_Page images and extracted text_.
____________

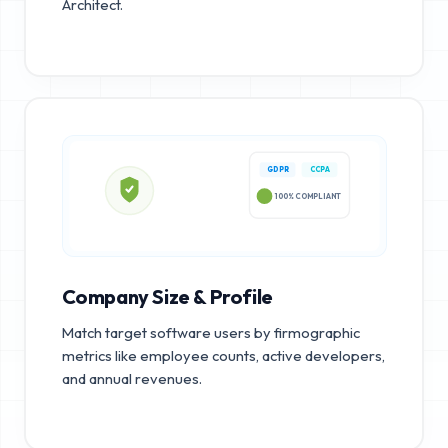
Architect.
GDPR
CCPA
100% COMPLIANT
Company Size & Profile
Match target software users by firmographic
metrics like employee counts, active developers,
and annual revenues.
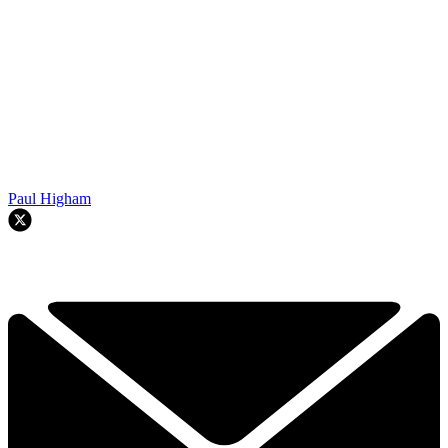
Paul Higham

____________

_TASK DETAILS_.
From the first line to the last, copy the records exactly and skip the pictures.

_PROBLEM SOLUTION_.
Architect.
GDPR
CCPA
100% COMPLIANT
Company Size & Profile
Match target software users by firmographic
metrics like employee counts, active developers,
and annual revenues.
Paul Higham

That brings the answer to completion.